Loop Invariant

An invariant is a property of a program - or part of a program - that is always true. Ensuring that an invariant holds is one way to ensure that an algorithm works as intended.

One way invariants are employed is in loops. Because loops, by their very nature, involve lots of repetition with different values, it can be hard to write unit tests that anticipate the ways things might go wrong.

Sometimes developers include the invariant in the form of a comment, just to make their intentions clear to the next developer.

Class BrokenList
  attr_accessor :arr

  def initialize(arr)
    @arr = arr
  end

  def max
    current_max = arr[0]

    arr.each_with_index do |current, i|
      current_max = highest(current, current_max)
      # Invariant: current_max == arr[0..i].max
    end

    return current_max
  end
end

What we’re saying is that before the each block starts, at the end of every step within the each block, and after the each block has finished, it is true that current_max is equal to the maximum value in the array so far (i.e., up to the current index).

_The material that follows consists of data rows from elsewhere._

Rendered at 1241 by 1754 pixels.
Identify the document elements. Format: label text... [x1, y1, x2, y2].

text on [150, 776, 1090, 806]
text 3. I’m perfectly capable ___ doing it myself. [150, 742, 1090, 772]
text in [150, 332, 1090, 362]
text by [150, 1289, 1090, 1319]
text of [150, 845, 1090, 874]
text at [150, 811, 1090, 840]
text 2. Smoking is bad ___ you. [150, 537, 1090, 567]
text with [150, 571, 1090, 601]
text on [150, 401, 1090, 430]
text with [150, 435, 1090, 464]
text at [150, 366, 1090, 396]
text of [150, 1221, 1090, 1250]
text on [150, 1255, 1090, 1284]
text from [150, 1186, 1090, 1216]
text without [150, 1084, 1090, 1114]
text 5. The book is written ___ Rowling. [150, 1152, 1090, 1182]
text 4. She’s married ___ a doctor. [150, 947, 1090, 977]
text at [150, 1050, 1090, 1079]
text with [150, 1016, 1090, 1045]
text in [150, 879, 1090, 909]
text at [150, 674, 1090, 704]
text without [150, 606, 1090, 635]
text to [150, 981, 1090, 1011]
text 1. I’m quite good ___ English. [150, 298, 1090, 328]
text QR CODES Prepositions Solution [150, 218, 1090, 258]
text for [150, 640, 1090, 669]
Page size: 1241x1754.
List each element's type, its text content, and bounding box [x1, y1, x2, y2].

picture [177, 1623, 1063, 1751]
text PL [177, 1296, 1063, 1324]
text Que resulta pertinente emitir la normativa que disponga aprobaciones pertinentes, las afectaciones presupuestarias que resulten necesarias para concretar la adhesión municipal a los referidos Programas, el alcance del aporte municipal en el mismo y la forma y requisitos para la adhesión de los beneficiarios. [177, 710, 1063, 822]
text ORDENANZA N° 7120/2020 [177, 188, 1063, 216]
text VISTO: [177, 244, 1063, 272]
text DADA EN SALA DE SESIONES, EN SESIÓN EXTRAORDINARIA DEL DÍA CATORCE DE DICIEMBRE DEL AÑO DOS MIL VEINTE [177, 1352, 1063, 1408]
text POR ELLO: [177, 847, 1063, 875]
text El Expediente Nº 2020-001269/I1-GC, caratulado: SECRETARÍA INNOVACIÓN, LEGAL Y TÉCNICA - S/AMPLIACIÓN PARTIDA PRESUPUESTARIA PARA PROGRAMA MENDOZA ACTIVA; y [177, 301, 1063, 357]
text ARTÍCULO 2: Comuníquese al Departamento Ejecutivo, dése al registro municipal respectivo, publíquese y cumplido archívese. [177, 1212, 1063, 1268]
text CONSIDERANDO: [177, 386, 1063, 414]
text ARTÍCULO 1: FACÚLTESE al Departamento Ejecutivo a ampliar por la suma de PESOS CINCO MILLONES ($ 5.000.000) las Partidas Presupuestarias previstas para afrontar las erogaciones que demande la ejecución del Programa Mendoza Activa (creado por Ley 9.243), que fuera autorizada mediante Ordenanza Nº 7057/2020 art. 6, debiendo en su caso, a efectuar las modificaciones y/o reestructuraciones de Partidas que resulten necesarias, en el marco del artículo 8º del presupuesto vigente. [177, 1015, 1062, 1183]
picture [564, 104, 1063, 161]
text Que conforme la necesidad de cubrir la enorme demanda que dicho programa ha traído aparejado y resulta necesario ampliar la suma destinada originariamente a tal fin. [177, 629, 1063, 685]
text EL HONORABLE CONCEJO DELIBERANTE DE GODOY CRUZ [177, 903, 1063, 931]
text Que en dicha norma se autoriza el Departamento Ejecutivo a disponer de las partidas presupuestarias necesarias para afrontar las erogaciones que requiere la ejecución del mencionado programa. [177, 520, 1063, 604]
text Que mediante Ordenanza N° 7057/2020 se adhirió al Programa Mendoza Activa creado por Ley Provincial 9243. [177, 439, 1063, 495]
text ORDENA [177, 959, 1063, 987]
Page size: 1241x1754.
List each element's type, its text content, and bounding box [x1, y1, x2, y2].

Let’s check this with an arbitrary example. Say arr is equal to [1, 3, 2].

Before the loop we set current_max equal to arr[0], or 1. 1 is indeed the largest number in [1], so the invariant holds.

The first iteration is the same as our setup. It’s a bit redundant, but it’s one of several possible ways to prevent current_max from being nil.

For the second iteration, we use some magical highest method to get the larger of current or current_max, and assign the result to current_max. Assuming highest works as expected, we’re setting current_max to 3, which is the largest number in [1, 3].

Finally, we use highest again to get the larger of current and current_max. 2 is not larger than 3, so 3 is still the current_max.

This is a bit of a contrived example. If arr[0..i].max is a good invariant, arr.max is a perfectly suitable implementation.

We could make the invariant more specific if we wanted. One possible way of implemeting max would be to sort arr in place and returning the last item. Programmers usually know to avoid these kind of side effects, but we could make it explicit.

There’s another way to take this a step further.

Imagine we have a subtle bug somewhere in our code, and that max returns an incorrect value a very small percentage of the time. We know that bad data is appearing very occasionally, and that it’s somehow related to the max method, but we have no idea when or why. By raising an exception whenever the invariant is violated, we get helpful information - and maybe even a backtrace - in our logging utility.

  def max
    current_max = arr[0]

    arr.each_with_index do |current, i|
      current_max = highest(current, current_max)

      invariant = current_max == arr[0..i].max
      raise "Violation: expected #{current_max} to equal #{arr[0..i].max} at index #{i}, current value: #{current}" unless invariant
    end

    return current_max
  end

If we’re reluctant to raise in production, we could combine the change with a property-based testing tool such as Rantly.

require 'rantly'
require 'rantly/rspec_extensions'
require_relative 'broken_list'

describe "BrokenList" do
  it "accepts an array of integers" do
    property_of {
      Rantly { array(range(0, 100)) { range(0,9000) }}
    }.check { |a|
      bl = BrokenList.new(a)
      expect(bl.max).to eq(a.max)
    }
  end
end

It doesn’t take very many runs to find the culprit:

Violation: expected 0 to equal 8899 at index 57, current value: 99

If our code truly works for every number except 99, and if it silently continues with bad data instead of breaking, this could be a very hard bug to find. Thanks to a loop invariant and property-based testing, we found it in minutes.